这是一个非常大的方法,通过在系列中的所有元素之间找到normalized similarity score,然后通过新获得的转换为字符串的相似性列表对它们进行分组。即
import numpy as np
import nltk
from nltk.corpus import wordnet as wn
import pandas as pd
def convert_tag(tag):
tag_dict = {'N': 'n', 'J': 'a', 'R': 'r', 'V': 'v'}
try:
return tag_dict[tag[0]]
except KeyError:
return None
def doc_to_synsets(doc):
"""
Returns a list of synsets in document.
Tokenizes and tags the words in the document doc.
Then finds the first synset for each word/tag combination.
If a synset is not found for that combination it is skipped.
Args:
doc: string to be converted
Returns:
list of synsets
Example:
doc_to_synsets('Fish are nvqjp friends.')
Out: [Synset('fish.n.01'), Synset('be.v.01'),
Synset('friend.n.01')]
"""
synsetlist =[]
tokens=nltk.word_tokenize(doc)
pos=nltk.pos_tag(tokens)
for tup in pos:
try:
synsetlist.append(wn.synsets(tup[0], convert_tag(tup[1]))[0])
except:
continue
return synsetlist
def similarity_score(s1, s2):
"""
Calculate the normalized similarity score of s1 onto s2
For each synset in s1, finds the synset in s2 with the largest similarity value.
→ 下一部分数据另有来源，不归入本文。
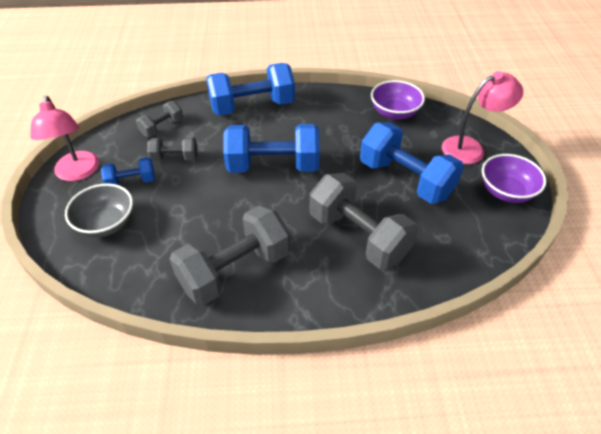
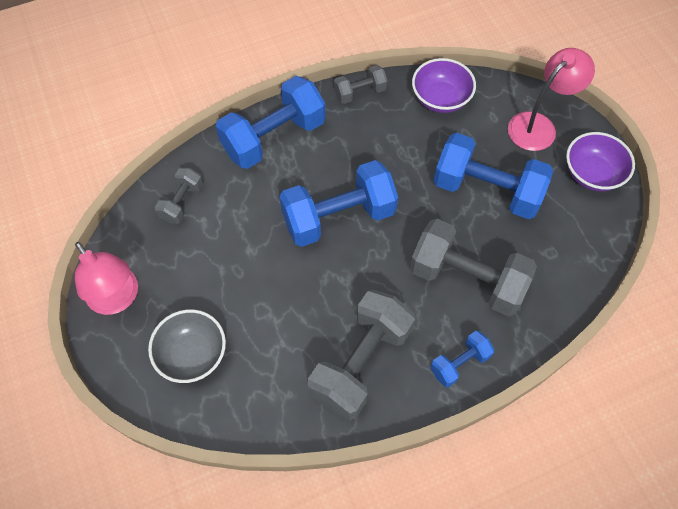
camera: 20 degrees left, 15 degrees up
(131, 181) = (189, 290): blue dumbbell -> blue dumbbell (459, 363)
(175, 158) = (221, 241): grey dumbbell -> grey dumbbell (360, 92)

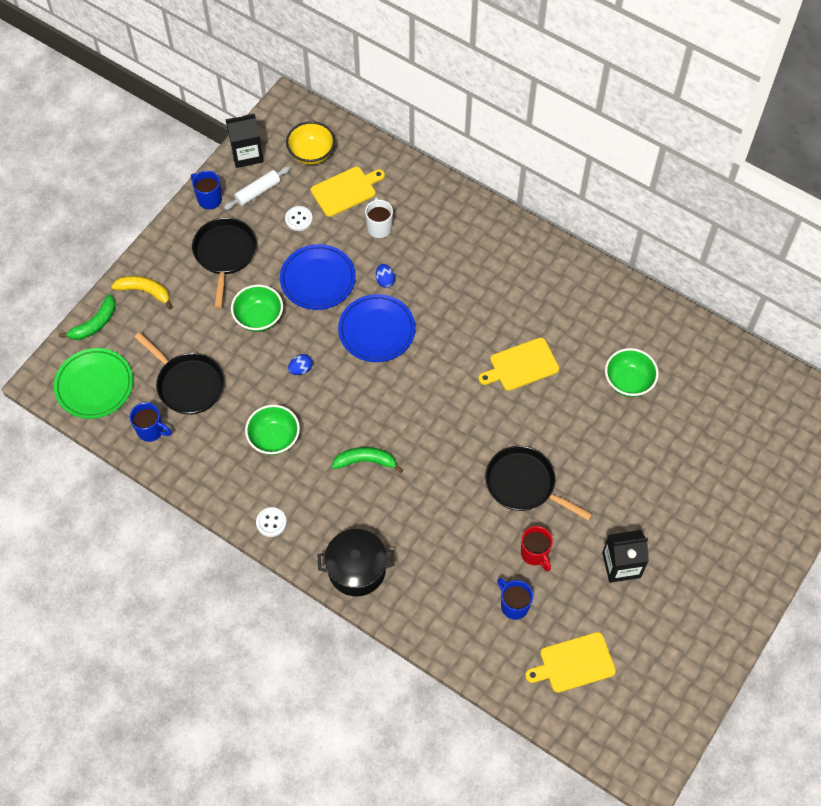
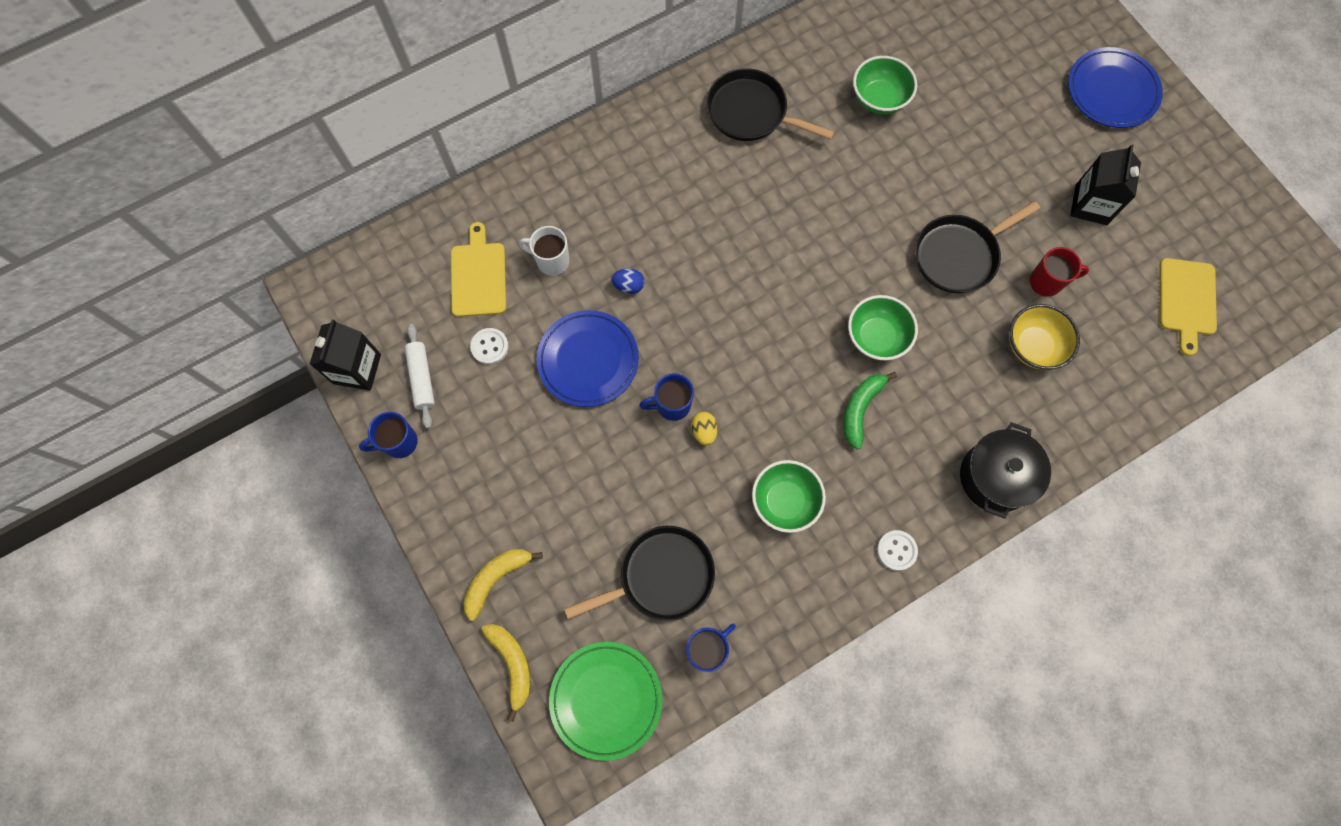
camera: 65 degrees left, 10 degrees up
(94, 324) = (512, 664): green banana -> yellow banana
(225, 254) = (492, 455): black pan -> black pan (750, 112)
(259, 318) = (607, 451): green bowl -> green bowl (876, 337)
(301, 369) = (704, 431): blue egg -> yellow egg
(311, 153) = (401, 292): yellow bowl -> yellow bowl (1033, 346)
(377, 330) = (692, 323): blue plate -> blue plate (1112, 91)
(514, 605) = (1099, 330): blue mug -> blue mug (672, 405)
(521, 365) = (810, 192): yellow cutting board -> none

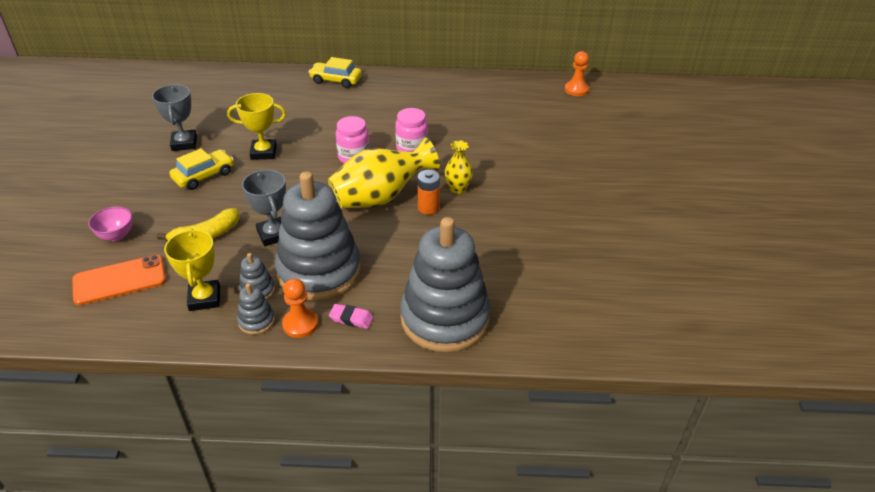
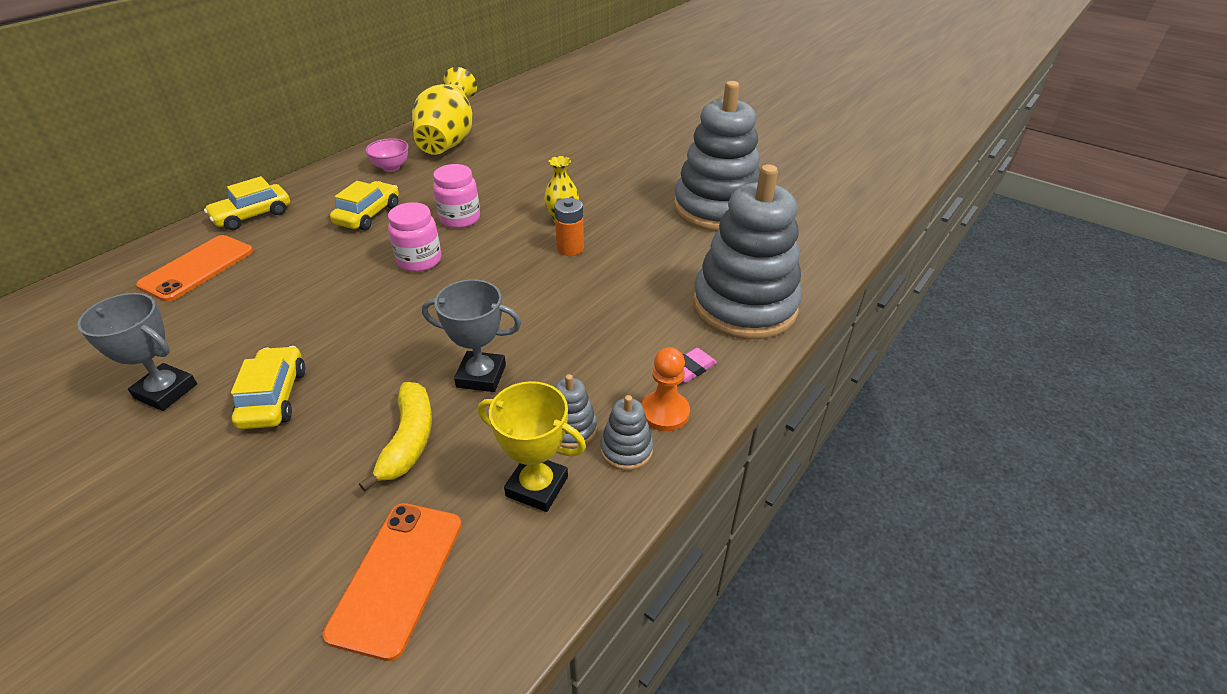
camera: 55 degrees left, 0 degrees up
(116, 235) = (283, 547): pink bowl -> pink bowl (391, 168)
(263, 152) = (305, 324): yellow trophy -> none
(276, 94) = (197, 268): none -> orange phone
(319, 271) = (589, 363): grey stacking toy -> grey stacking toy (716, 208)
(378, 115) = (368, 214): none -> yellow car
(380, 197) = (515, 270): yellow vase -> yellow vase (449, 140)
(576, 90) = (504, 103): orange pawn -> none

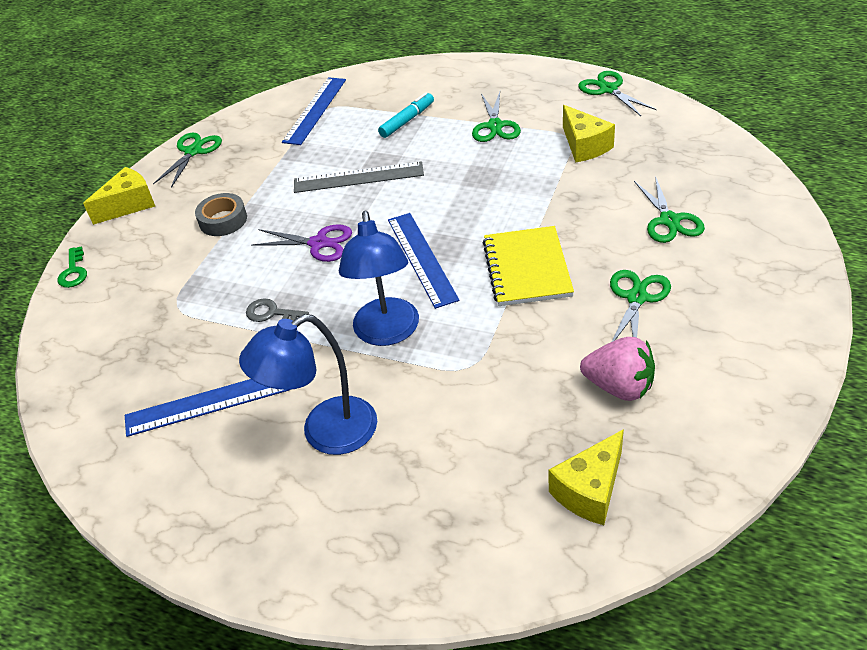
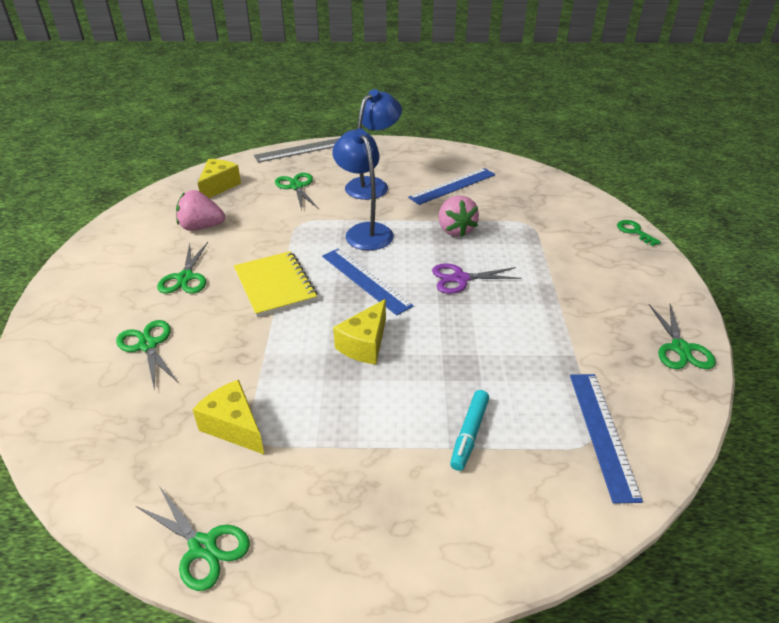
camera: 155 degrees right, 5 degrees down
(129, 205) = (666, 284): yellow cheese -> yellow cheese (365, 344)
(223, 220) = (563, 284): grey tape -> none
(271, 313) = (455, 230): grey key -> pink strawberry
(358, 178) = (472, 345): grey ruler -> grey ruler (300, 150)
(495, 126) = (352, 442): green scissors -> green scissors (296, 187)

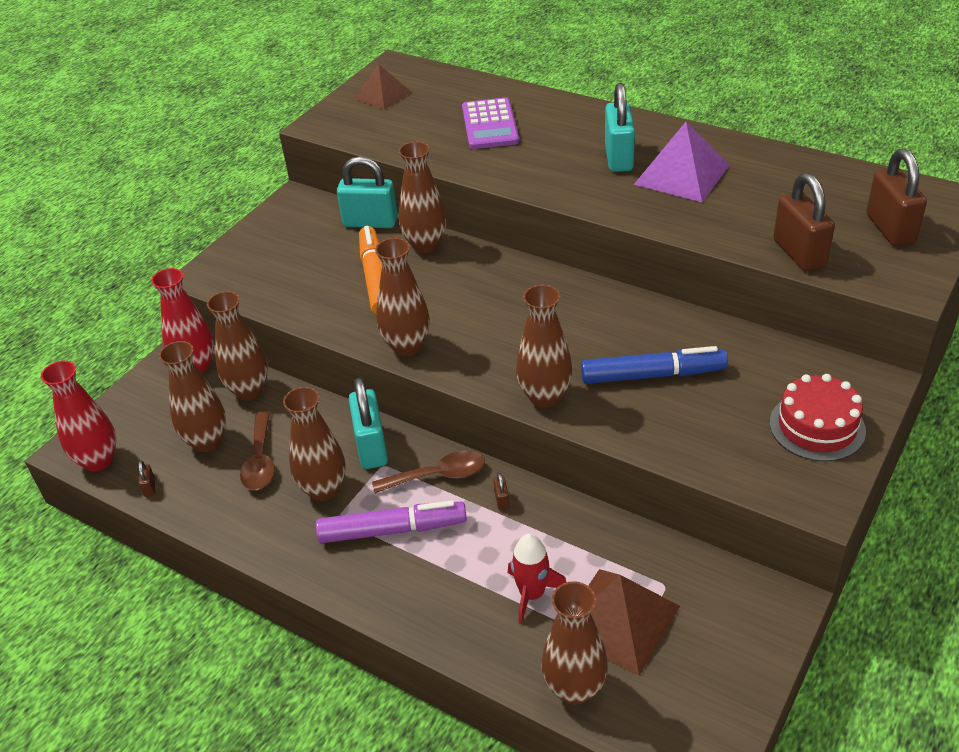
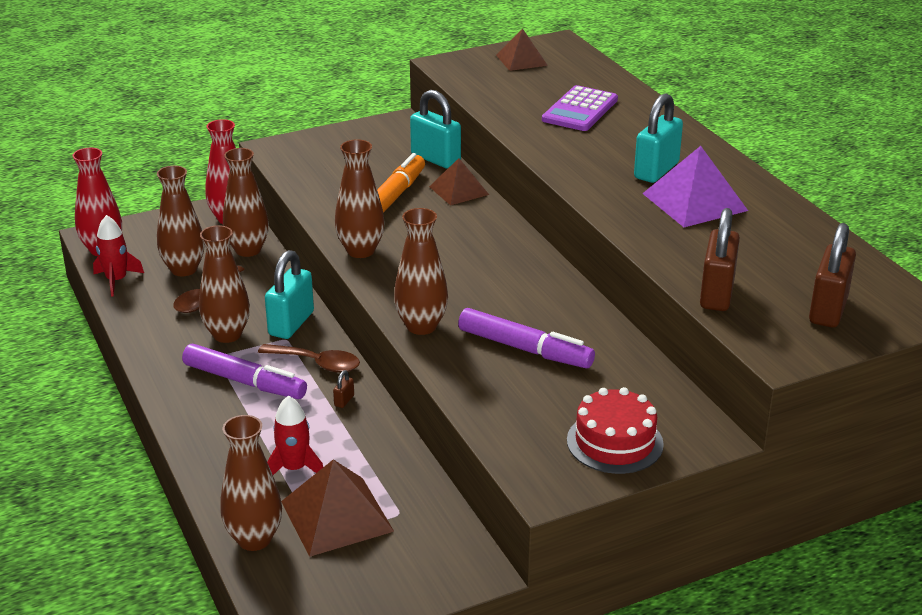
camera: 30 degrees right, 10 degrees down
(149, 487) = (116, 280): brown padlock -> red rocket
(425, 245) = (459, 190): brown vase -> brown pyramid
(652, 375) = (525, 349): blue marker -> purple marker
Sum of all of the largest similarity values and normalize this value by dividing it by the number of largest similarity values found.
Args:
s1, s2: list of synsets from doc_to_synsets
Returns:
normalized similarity score of s1 onto s2
Example:
synsets1 = doc_to_synsets('I like cats')
synsets2 = doc_to_synsets('I like dogs')
similarity_score(synsets1, synsets2)
Out: 0.73333333333333339
"""
highscores = []
for synset1 in s1:
highest_yet=0
for synset2 in s2:
try:
simscore=synset1.path_similarity(synset2)
if simscore>highest_yet:
highest_yet=simscore
except:
continue
if highest_yet>0:
highscores.append(highest_yet)
return sum(highscores)/len(highscores) if len(highscores) > 0 else 0
def document_path_similarity(doc1, doc2):
synsets1 = doc_to_synsets(doc1)
synsets2 = doc_to_synsets(doc2)
return (similarity_score(synsets1, synsets2) + similarity_score(synsets2, synsets1)) / 2
def similarity(x,df):
sim_score = []
for i in df['Questions']:
sim_score.append(document_path_similarity(x,i))
return sim_score
从上面定义的方法我们现在可以做
df['similarity'] = df['Questions'].apply(lambda x : similarity(x,df)).astype(str)
for _, i in df.groupby('similarity')['Questions']:
print(i,'\n')
输出:
6 我们见面好吗?
名称:问题,dtype:对象
3 你叫什么名字?
4 你的昵称是什么?
5 你的全名是什么?
名称:问题,dtype:对象
0 你在做什么?
1 今晚你在做什么?
2 你现在在做什么?
7 你好吗?
名称:问题,dtype:对象
这不是解决问题的最佳方法,而且速度非常慢。任何新方法都受到高度赞赏。